Les droits de douane de Trump ne tiennent pas compte de cette intégration. Ils traitent chaque pièce importée comme si elle était facultative. Or, elle ne l'est pas.

Ces coûts seront répercutés, et non évités. Et la création de nouvelles capacités nationales ne se fait pas en quelques semaines. C'est un processus pluriannuel.

La douleur sera immédiate. La récompense, si elle arrive un jour, prendra des années.

Une exception à ce paysage pourrait être Tesla. Avec d'importants centres de production en Californie et au Texas, elle est moins exposée que ses concurrents.

Elon Musk a cependant admis que les droits de douane auront tout de même un impact sur Tesla en raison de la proportion de pièces étrangères utilisées dans ses véhicules.

L'avantage pour Tesla pourrait être relatif, et non absolu.

Alors que les concurrents augmentent leurs prix ou retardent leurs livraisons, Tesla pourrait maintenir ou accroître sa part de marché.

Pourtant, même Tesla n'est pas à l'abri des pressions inflationnistes. Alors que toutes les entreprises se disputent les composants non tarifés, les coûts augmenteront pour tout le monde.

L'idée que Tesla « gagne » ce changement de paradigme commercial est trop simpliste.

Et bien que Musk bénéficie du soutien de l'administration, les marchés ne récompensent pas éternellement la proximité politique.

Si les pièces détachées viennent à manquer ou si les marges se réduisent, le sentiment des investisseurs pourrait changer tout aussi rapidement.

Que se passe-t-il lorsque le protectionnisme rencontre les réductions de production ?

Les investisseurs se demandent souvent si les droits de douane sont inflationnistes ou déflationnistes. La réponse est : les deux.

Les prix augmentent en raison des contraintes d'approvisionnement. Mais la demande peut aussi diminuer si les consommateurs se replient.

Les constructeurs automobiles envisagent déjà des réductions de production. Cox Automotive estime que la production nord-américaine pourrait diminuer de 20 000 véhicules par jour, soit une réduction de 30 %.
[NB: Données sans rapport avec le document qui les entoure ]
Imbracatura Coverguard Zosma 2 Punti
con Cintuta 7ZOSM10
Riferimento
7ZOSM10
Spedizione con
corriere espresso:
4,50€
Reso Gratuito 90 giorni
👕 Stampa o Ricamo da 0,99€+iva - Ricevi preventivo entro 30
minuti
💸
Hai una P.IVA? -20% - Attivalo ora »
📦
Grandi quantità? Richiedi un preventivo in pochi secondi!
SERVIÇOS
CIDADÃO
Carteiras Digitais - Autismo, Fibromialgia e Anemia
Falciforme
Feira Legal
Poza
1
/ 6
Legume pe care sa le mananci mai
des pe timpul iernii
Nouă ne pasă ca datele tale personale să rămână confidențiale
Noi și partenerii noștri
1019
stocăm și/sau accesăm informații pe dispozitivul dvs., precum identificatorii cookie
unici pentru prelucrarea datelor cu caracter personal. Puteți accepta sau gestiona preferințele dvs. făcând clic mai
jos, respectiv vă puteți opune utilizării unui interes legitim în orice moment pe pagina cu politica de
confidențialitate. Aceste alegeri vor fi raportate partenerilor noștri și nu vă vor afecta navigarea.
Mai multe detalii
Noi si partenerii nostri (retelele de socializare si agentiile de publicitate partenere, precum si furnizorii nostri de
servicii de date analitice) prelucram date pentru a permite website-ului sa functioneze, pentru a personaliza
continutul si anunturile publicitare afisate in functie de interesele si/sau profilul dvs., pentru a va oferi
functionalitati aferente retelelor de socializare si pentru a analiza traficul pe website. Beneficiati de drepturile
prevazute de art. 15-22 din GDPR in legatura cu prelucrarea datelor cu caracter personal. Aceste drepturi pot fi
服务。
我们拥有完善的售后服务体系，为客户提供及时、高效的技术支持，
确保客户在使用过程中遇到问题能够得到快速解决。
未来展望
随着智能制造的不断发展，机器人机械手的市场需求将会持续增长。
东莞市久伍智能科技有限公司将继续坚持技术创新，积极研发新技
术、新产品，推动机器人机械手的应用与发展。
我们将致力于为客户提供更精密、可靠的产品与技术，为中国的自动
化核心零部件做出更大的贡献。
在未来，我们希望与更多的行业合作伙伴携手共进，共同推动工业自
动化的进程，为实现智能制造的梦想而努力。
Cela reflète ce qui s'est passé pendant la crise des semi-conducteurs. L'offre se tarit. Les prix augmentent. Les consommateurs se retirent. L'économie ralentit.

Ce qui rend la situation actuelle plus dangereuse, c'est qu'elle est auto-infligée.

Contrairement à une pandémie ou à une inondation, ce choc est le résultat de décisions politiques. Cela lui confère une puissance symbolique.

Il explique aux électeurs que l'inflation qu'ils ressentent provient de Washington.

Cette perception politique a des conséquences disproportionnées, surtout dans un cycle électoral déjà marqué par l'anxiété économique.

Une mèche courte et une longue partie.

Les droits de douane proposés sur les automobiles pourraient éventuellement conduire à une renaissance de la fabrication automobile américaine. Mais le calendrier est long et incertain.

Pendant ce temps, les effets inflationnistes sont rapides et visibles. C'est ce décalage qui rend cette politique si risquée.

Cela entraîne des coûts aujourd'hui pour un bénéfice hypothétique demain. Et cela se produit à un moment où les consommateurs sont fragiles, les chaînes d'approvisionnement sont tendues et la confiance est précaire.

Les investisseurs pourraient être tentés de rester en retrait.

Mais l'histoire suggère que les surprises inflationnistes commencent souvent modestement. Les prix des voitures d'occasion en 2021 n'étaient pas un avertissement.

Si avril apporte même une réplique partielle, les marchés et les décideurs politiques seront contraints de reconsidérer la situation. Les droits de douane sont censés protéger. Mais pour l'instant, ils font le contraire.

Ils transforment des biens familiers en produits de luxe, réduisant les revenus et poussant l'économie vers une phase plus tendue et plus volatile.